The Opening on Exiting Public Financing that Sen. Obama Has Been Waiting For?

Via TPM comes this interview in the Boston Herald in which Sen. McCain says that there’s nothing he can do to stop 527 attacks on Sen. Obama. As TPM notes: “Obama’s finance team has explicitly instructed donors not to give money to those groups. McCain, by contrast, seems to be saying that he can’t control the groups on his side.”
Bad news for Sen. Obama? Not necessarily.
It has been clear for some time that Sen. Obama rationally would not choose to opt into public financing for the general election, and now he has a reason not to do it. As I explained in my Findlaw piece:

    Obama has since imposed some new conditions for such an agreement [to use public financing in the general election], conditions that make it much less likely he will reach an agreement to participate in the system in the general election: “The candidates will have to commit to discouraging cheating by their supporters; to refusing fundraising help to outside groups; and to limiting their own parties to legal forms of involvement.
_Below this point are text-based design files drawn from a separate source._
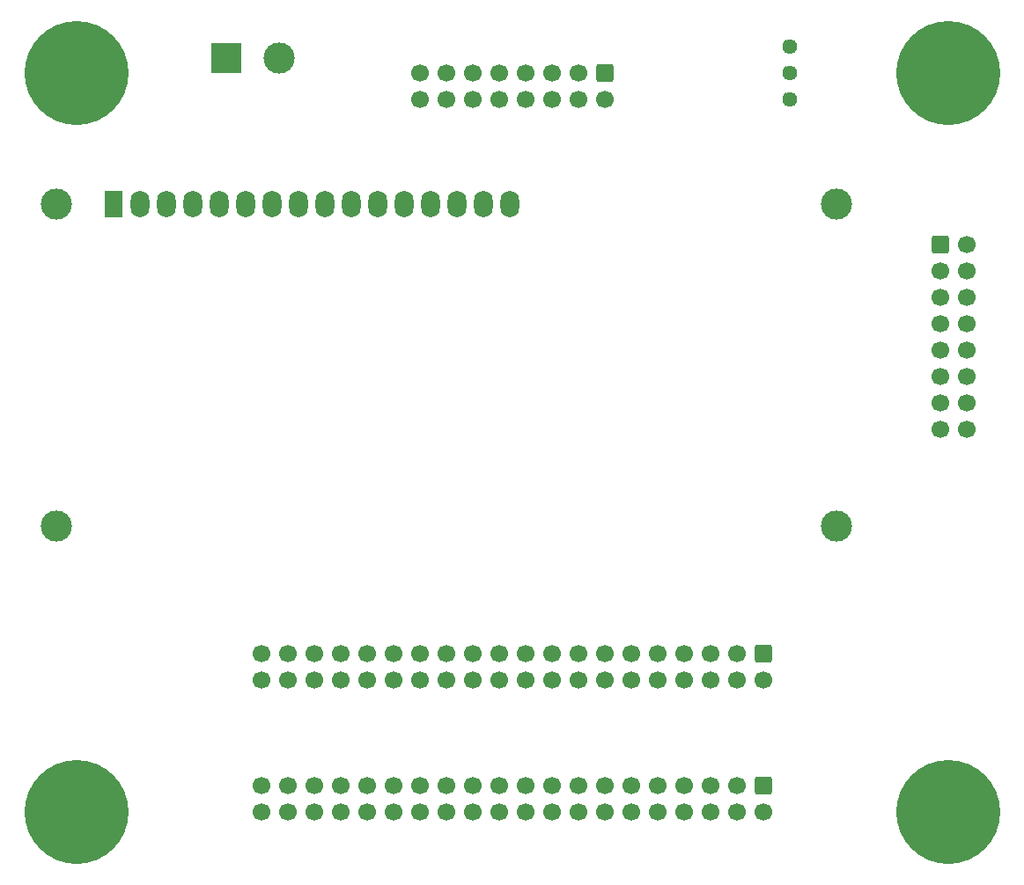
<source format=gbr>
%TF.GenerationSoftware,KiCad,Pcbnew,(6.0.6)*%
%TF.CreationDate,2022-08-14T22:29:33-04:00*%
%TF.ProjectId,raspberry_pi_wiring_harness,72617370-6265-4727-9279-5f70695f7769,rev?*%
%TF.SameCoordinates,Original*%
%TF.FileFunction,Soldermask,Top*%
%TF.FilePolarity,Negative*%
%FSLAX46Y46*%
G04 Gerber Fmt 4.6, Leading zero omitted, Abs format (unit mm)*
G04 Created by KiCad (PCBNEW (6.0.6)) date 2022-08-14 22:29:33*
%MOMM*%
%LPD*%
G01*
G04 APERTURE LIST*
G04 Aperture macros list*
%AMRoundRect*
0 Rectangle with rounded corners*
0 $1 Rounding radius*
0 $2 $3 $4 $5 $6 $7 $8 $9 X,Y pos of 4 corners*
0 Add a 4 corners polygon primitive as box body*
4,1,4,$2,$3,$4,$5,$6,$7,$8,$9,$2,$3,0*
0 Add four circle primitives for the rounded corners*
1,1,$1+$1,$2,$3*
1,1,$1+$1,$4,$5*
1,1,$1+$1,$6,$7*
1,1,$1+$1,$8,$9*
0 Add four rect primitives between the rounded corners*
20,1,$1+$1,$2,$3,$4,$5,0*
20,1,$1+$1,$4,$5,$6,$7,0*
20,1,$1+$1,$6,$7,$8,$9,0*
20,1,$1+$1,$8,$9,$2,$3,0*%
G04 Aperture macros list end*
%ADD10C,1.440000*%
%ADD11RoundRect,0.250000X-0.600000X0.600000X-0.600000X-0.600000X0.600000X-0.600000X0.600000X0.600000X0*%
%ADD12C,1.700000*%
%ADD13RoundRect,0.250000X-0.600000X-0.600000X0.600000X-0.600000X0.600000X0.600000X-0.600000X0.600000X0*%
%ADD14R,3.000000X3.000000*%
%ADD15C,3.000000*%
%ADD16C,0.900000*%
%ADD17C,10.000000*%
%ADD18R,1.800000X2.600000*%
%ADD19O,1.800000X2.600000*%
G04 APERTURE END LIST*
D10*
%TO.C,RV1*%
X126200000Y-55080000D03*
X126200000Y-57620000D03*
X126200000Y-60160000D03*
%TD*%
D11*
%TO.C,J5*%
X108420000Y-57620000D03*
D12*
X108420000Y-60160000D03*
X105880000Y-57620000D03*
X105880000Y-60160000D03*
X103340000Y-57620000D03*
X103340000Y-60160000D03*
X100800000Y-57620000D03*
X100800000Y-60160000D03*
X98260000Y-57620000D03*
X98260000Y-60160000D03*
X95720000Y-57620000D03*
X95720000Y-60160000D03*
X93180000Y-57620000D03*
X93180000Y-60160000D03*
X90640000Y-57620000D03*
X90640000Y-60160000D03*
%TD*%
D13*
%TO.C,J4*%
X140687500Y-74130000D03*
D12*
X143227500Y-74130000D03*
X140687500Y-76670000D03*
X143227500Y-76670000D03*
X140687500Y-79210000D03*
X143227500Y-79210000D03*
X140687500Y-81750000D03*
X143227500Y-81750000D03*
X140687500Y-84290000D03*
X143227500Y-84290000D03*
X140687500Y-86830000D03*
X143227500Y-86830000D03*
X140687500Y-89370000D03*
X143227500Y-89370000D03*
X140687500Y-91910000D03*
X143227500Y-91910000D03*
%TD*%
D14*
%TO.C,J3*%
X72072600Y-56197600D03*
D15*
X77152600Y-56197600D03*
%TD*%
D11*
%TO.C,J2*%
X123660000Y-126200000D03*
D12*
X123660000Y-128740000D03*
X121120000Y-126200000D03*
X121120000Y-128740000D03*
X118580000Y-126200000D03*
X118580000Y-128740000D03*
X116040000Y-126200000D03*
X116040000Y-128740000D03*
X113500000Y-126200000D03*
X113500000Y-128740000D03*
X110960000Y-126200000D03*
X110960000Y-128740000D03*
X108420000Y-126200000D03*
X108420000Y-128740000D03*
X105880000Y-126200000D03*
X105880000Y-128740000D03*
X103340000Y-126200000D03*
X103340000Y-128740000D03*
X100800000Y-126200000D03*
X100800000Y-128740000D03*
X98260000Y-126200000D03*
X98260000Y-128740000D03*
X95720000Y-126200000D03*
X95720000Y-128740000D03*
X93180000Y-126200000D03*
X93180000Y-128740000D03*
X90640000Y-126200000D03*
X90640000Y-128740000D03*
X88100000Y-126200000D03*
X88100000Y-128740000D03*
X85560000Y-126200000D03*
X85560000Y-128740000D03*
X83020000Y-126200000D03*
X83020000Y-128740000D03*
X80480000Y-126200000D03*
X80480000Y-128740000D03*
X77940000Y-126200000D03*
X77940000Y-128740000D03*
X75400000Y-126200000D03*
X75400000Y-128740000D03*
%TD*%
D11*
%TO.C,J1*%
X123660000Y-113500000D03*
D12*
X123660000Y-116040000D03*
X121120000Y-113500000D03*
X121120000Y-116040000D03*
X118580000Y-113500000D03*
X118580000Y-116040000D03*
X116040000Y-113500000D03*
X116040000Y-116040000D03*
X113500000Y-113500000D03*
X113500000Y-116040000D03*
X110960000Y-113500000D03*
X110960000Y-116040000D03*
X108420000Y-113500000D03*
X108420000Y-116040000D03*
X105880000Y-113500000D03*
X105880000Y-116040000D03*
X103340000Y-113500000D03*
X103340000Y-116040000D03*
X100800000Y-113500000D03*
X100800000Y-116040000D03*
X98260000Y-113500000D03*
X98260000Y-116040000D03*
X95720000Y-113500000D03*
X95720000Y-116040000D03*
X93180000Y-113500000D03*
X93180000Y-116040000D03*
X90640000Y-113500000D03*
X90640000Y-116040000D03*
X88100000Y-113500000D03*
X88100000Y-116040000D03*
X85560000Y-113500000D03*
X85560000Y-116040000D03*
X83020000Y-113500000D03*
X83020000Y-116040000D03*
X80480000Y-113500000D03*
X80480000Y-116040000D03*
X77940000Y-113500000D03*
X77940000Y-116040000D03*
X75400000Y-113500000D03*
X75400000Y-116040000D03*
%TD*%
D16*
%TO.C,H4*%
X57620000Y-132490000D03*
X57620000Y-124990000D03*
X60271650Y-126088350D03*
X53870000Y-128740000D03*
D17*
X57620000Y-128740000D03*
D16*
X61370000Y-128740000D03*
X54968350Y-126088350D03*
X60271650Y-131391650D03*
X54968350Y-131391650D03*
%TD*%
%TO.C,H3*%
X57620000Y-61370000D03*
X57620000Y-53870000D03*
X60271650Y-54968350D03*
X53870000Y-57620000D03*
D17*
X57620000Y-57620000D03*
D16*
X61370000Y-57620000D03*
X54968350Y-54968350D03*
X60271650Y-60271650D03*
X54968350Y-60271650D03*
%TD*%
%TO.C,H2*%
X141440000Y-132490000D03*
X141440000Y-124990000D03*
X144091650Y-126088350D03*
X137690000Y-128740000D03*
D17*
X141440000Y-128740000D03*
D16*
X145190000Y-128740000D03*
X138788350Y-126088350D03*
X144091650Y-131391650D03*
X138788350Y-131391650D03*
%TD*%
%TO.C,H1*%
X141440000Y-61370000D03*
X141440000Y-53870000D03*
X144091650Y-54968350D03*
X137690000Y-57620000D03*
D17*
X141440000Y-57620000D03*
D16*
X145190000Y-57620000D03*
X138788350Y-54968350D03*
X144091650Y-60271650D03*
X138788350Y-60271650D03*
%TD*%
D15*
%TO.C,DS1*%
X130679480Y-101203200D03*
X55680900Y-70202500D03*
X55680900Y-101203200D03*
X130680000Y-70202500D03*
D18*
X61180000Y-70202500D03*
D19*
X63720000Y-70202500D03*
X66260000Y-70202500D03*
X68800000Y-70202500D03*
X71340000Y-70202500D03*
X73880000Y-70202500D03*
X76420000Y-70202500D03*
X78960000Y-70202500D03*
X81500000Y-70202500D03*
X84040000Y-70202500D03*
X86580000Y-70202500D03*
X89120000Y-70202500D03*
X91660000Y-70202500D03*
X94200000Y-70202500D03*
X96740000Y-70202500D03*
X99280000Y-70202500D03*
%TD*%
G36*
X126205294Y-59433472D02*
G01*
X126365689Y-59452598D01*
X126366123Y-59452700D01*
X126518299Y-59506887D01*
X126518700Y-59507082D01*
X126655084Y-59593634D01*
X126655431Y-59593914D01*
X126769251Y-59708532D01*
X126769528Y-59708881D01*
X126855127Y-59845867D01*
X126855320Y-59846269D01*
X126908443Y-59998819D01*
X126908542Y-59999254D01*
X126926877Y-60162714D01*
X126926889Y-60162965D01*
X126926689Y-60177333D01*
X126926670Y-60177583D01*
X126903778Y-60340466D01*
X126903667Y-60340898D01*
X126846304Y-60491907D01*
X126846100Y-60492304D01*
X126756714Y-60626841D01*
X126756427Y-60627182D01*
X126639445Y-60738582D01*
X126639090Y-60738852D01*
X126500341Y-60821563D01*
X126499935Y-60821747D01*
X126346312Y-60871663D01*
X126345875Y-60871753D01*
X126185008Y-60886393D01*
X126184562Y-60886383D01*
X126024448Y-60865019D01*
X126024016Y-60864912D01*
X125872614Y-60808607D01*
X125872216Y-60808406D01*
X125737056Y-60719959D01*
X125736712Y-60719674D01*
X125624499Y-60603474D01*
X125624227Y-60603121D01*
X125540552Y-60464957D01*
X125540365Y-60464552D01*
X125489376Y-60311275D01*
X125489284Y-60310839D01*
X125473522Y-60150078D01*
X125473524Y-60149913D01*
X125477527Y-60149913D01*
X125493245Y-60310223D01*
X125544091Y-60463073D01*
X125627537Y-60600857D01*
X125739433Y-60716728D01*
X125874221Y-60804931D01*
X126025204Y-60861082D01*
X126184866Y-60882385D01*
X126345289Y-60867785D01*
X126498485Y-60818009D01*
X126636851Y-60735527D01*
X126753498Y-60624445D01*
X126842642Y-60490273D01*
X126899843Y-60339690D01*
X126922276Y-60180076D01*
X126922554Y-60160100D01*
X126904587Y-59999921D01*
X126851612Y-59847798D01*
X126766252Y-59711193D01*
X126652752Y-59596897D01*
X126516739Y-59510581D01*
X126364994Y-59456548D01*
X126205043Y-59437475D01*
X126044844Y-59454312D01*
X125892355Y-59506223D01*
X125755159Y-59590627D01*
X125640068Y-59703331D01*
X125552809Y-59838732D01*
X125497716Y-59990098D01*
X125477527Y-60149913D01*
X125473524Y-60149913D01*
X125473528Y-60149632D01*
X125493772Y-59989376D01*
X125493877Y-59988943D01*
X125549125Y-59837149D01*
X125549323Y-59836750D01*
X125636825Y-59700975D01*
X125637107Y-59700629D01*
X125752517Y-59587611D01*
X125752868Y-59587337D01*
X125890451Y-59502696D01*
X125890854Y-59502506D01*
X126043768Y-59450449D01*
X126044204Y-59450353D01*
X126204848Y-59433469D01*
X126205294Y-59433472D01*
G37*
G36*
X126205294Y-56893472D02*
G01*
X126365689Y-56912598D01*
X126366123Y-56912700D01*
X126518299Y-56966887D01*
X126518700Y-56967082D01*
X126655084Y-57053634D01*
X126655431Y-57053914D01*
X126769251Y-57168532D01*
X126769528Y-57168881D01*
X126855127Y-57305867D01*
X126855320Y-57306269D01*
X126908443Y-57458819D01*
X126908542Y-57459254D01*
X126926877Y-57622714D01*
X126926889Y-57622965D01*
X126926689Y-57637333D01*
X126926670Y-57637583D01*
X126903778Y-57800466D01*
X126903667Y-57800898D01*
X126846304Y-57951907D01*
X126846100Y-57952304D01*
X126756714Y-58086841D01*
X126756427Y-58087182D01*
X126639445Y-58198582D01*
X126639090Y-58198852D01*
X126500341Y-58281563D01*
X126499935Y-58281747D01*
X126346312Y-58331663D01*
X126345875Y-58331753D01*
X126185008Y-58346393D01*
X126184562Y-58346383D01*
X126024448Y-58325019D01*
X126024016Y-58324912D01*
X125872614Y-58268607D01*
X125872216Y-58268406D01*
X125737056Y-58179959D01*
X125736712Y-58179674D01*
X125624499Y-58063474D01*
X125624227Y-58063121D01*
X125540552Y-57924957D01*
X125540365Y-57924552D01*
X125489376Y-57771275D01*
X125489284Y-57770839D01*
X125473522Y-57610078D01*
X125473524Y-57609913D01*
X125477527Y-57609913D01*
X125493245Y-57770223D01*
X125544091Y-57923073D01*
X125627537Y-58060857D01*
X125739433Y-58176728D01*
X125874221Y-58264931D01*
X126025204Y-58321082D01*
X126184866Y-58342385D01*
X126345289Y-58327785D01*
X126498485Y-58278009D01*
X126636851Y-58195527D01*
X126753498Y-58084445D01*
X126842642Y-57950273D01*
X126899843Y-57799690D01*
X126922276Y-57640076D01*
X126922554Y-57620100D01*
X126904587Y-57459921D01*
X126851612Y-57307798D01*
X126766252Y-57171193D01*
X126652752Y-57056897D01*
X126516739Y-56970581D01*
X126364994Y-56916548D01*
X126205043Y-56897475D01*
X126044844Y-56914312D01*
X125892355Y-56966223D01*
X125755159Y-57050627D01*
X125640068Y-57163331D01*
X125552809Y-57298732D01*
X125497716Y-57450098D01*
X125477527Y-57609913D01*
X125473524Y-57609913D01*
X125473528Y-57609632D01*
X125493772Y-57449376D01*
X125493877Y-57448943D01*
X125549125Y-57297149D01*
X125549323Y-57296750D01*
X125636825Y-57160975D01*
X125637107Y-57160629D01*
X125752517Y-57047611D01*
X125752868Y-57047337D01*
X125890451Y-56962696D01*
X125890854Y-56962506D01*
X126043768Y-56910449D01*
X126044204Y-56910353D01*
X126204848Y-56893469D01*
X126205294Y-56893472D01*
G37*
G36*
X126205294Y-54353472D02*
G01*
X126365689Y-54372598D01*
X126366123Y-54372700D01*
X126518299Y-54426887D01*
X126518700Y-54427082D01*
X126655084Y-54513634D01*
X126655431Y-54513914D01*
X126769251Y-54628532D01*
X126769528Y-54628881D01*
X126855127Y-54765867D01*
X126855320Y-54766269D01*
X126908443Y-54918819D01*
X126908542Y-54919254D01*
X126926877Y-55082714D01*
X126926889Y-55082965D01*
X126926689Y-55097333D01*
X126926670Y-55097583D01*
X126903778Y-55260466D01*
X126903667Y-55260898D01*
X126846304Y-55411907D01*
X126846100Y-55412304D01*
X126756714Y-55546841D01*
X126756427Y-55547182D01*
X126639445Y-55658582D01*
X126639090Y-55658852D01*
X126500341Y-55741563D01*
X126499935Y-55741747D01*
X126346312Y-55791663D01*
X126345875Y-55791753D01*
X126185008Y-55806393D01*
X126184562Y-55806383D01*
X126024448Y-55785019D01*
X126024016Y-55784912D01*
X125872614Y-55728607D01*
X125872216Y-55728406D01*
X125737056Y-55639959D01*
X125736712Y-55639674D01*
X125624499Y-55523474D01*
X125624227Y-55523121D01*
X125540552Y-55384957D01*
X125540365Y-55384552D01*
X125489376Y-55231275D01*
X125489284Y-55230839D01*
X125473522Y-55070078D01*
X125473524Y-55069913D01*
X125477527Y-55069913D01*
X125493245Y-55230223D01*
X125544091Y-55383073D01*
X125627537Y-55520857D01*
X125739433Y-55636728D01*
X125874221Y-55724931D01*
X126025204Y-55781082D01*
X126184866Y-55802385D01*
X126345289Y-55787785D01*
X126498485Y-55738009D01*
X126636851Y-55655527D01*
X126753498Y-55544445D01*
X126842642Y-55410273D01*
X126899843Y-55259690D01*
X126922276Y-55100076D01*
X126922554Y-55080100D01*
X126904587Y-54919921D01*
X126851612Y-54767798D01*
X126766252Y-54631193D01*
X126652752Y-54516897D01*
X126516739Y-54430581D01*
X126364994Y-54376548D01*
X126205043Y-54357475D01*
X126044844Y-54374312D01*
X125892355Y-54426223D01*
X125755159Y-54510627D01*
X125640068Y-54623331D01*
X125552809Y-54758732D01*
X125497716Y-54910098D01*
X125477527Y-55069913D01*
X125473524Y-55069913D01*
X125473528Y-55069632D01*
X125493772Y-54909376D01*
X125493877Y-54908943D01*
X125549125Y-54757149D01*
X125549323Y-54756750D01*
X125636825Y-54620975D01*
X125637107Y-54620629D01*
X125752517Y-54507611D01*
X125752868Y-54507337D01*
X125890451Y-54422696D01*
X125890854Y-54422506D01*
X126043768Y-54370449D01*
X126044204Y-54370353D01*
X126204848Y-54353469D01*
X126205294Y-54353472D01*
G37*
M02*

</source>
And the agreement may have to address the amounts that Senator McCain, the presumptive nominee of his party, will spend for the general election while the Democratic primary contest continues.”

Sen. McCain never agreed to limit his spending while the Democrtic contest continued, and now it looks like he is giving some fundraising help to outside groups: the Obama campaign can justifiably read Sen. McCain’s comments as a green light to anti-Obama 527s. Sen. Obama now has the green light to opt out of the public financing system.